Given a \ (n \ times m \) of the trellis diagram, where there is an obstacle, per row and no more than one, each of the barrier around \ (8 \) format accessible. Seeking a desired length of a path between two optional points accessible.
Consider push path length of the desired formula: Let accessibility point of "good point", there are obstacles to point to "pixel", two different "good points" \ (i \) and \ (j \) between distance \ (D (I, J) \) . "Good point," a total of \ (the p-\) . The desired path length \ (= \ FRAC {\ sum_ = {I}. 1 ^ P \ sum_ {J} = ^ PD. 1 (I, J)} {P} ^ 2 \) .

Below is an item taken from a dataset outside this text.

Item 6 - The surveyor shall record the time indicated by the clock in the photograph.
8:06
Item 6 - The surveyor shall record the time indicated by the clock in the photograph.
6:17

Then push the two different "good points" between distance: For most of the "good points" distance between two points is its Manhattan distance. For the following figure \ (A \) point and \ (B \) point ( "better" counterparts have the right to the left "pixel" \ (1 \) left, "good points" have the right counterparts "pixel" \ (2 \) and "pixel" \ (1 \) in the "pixel" \ (2 \) on the left), then the two "better" Manhattan distance for spacing \ (2 + \) .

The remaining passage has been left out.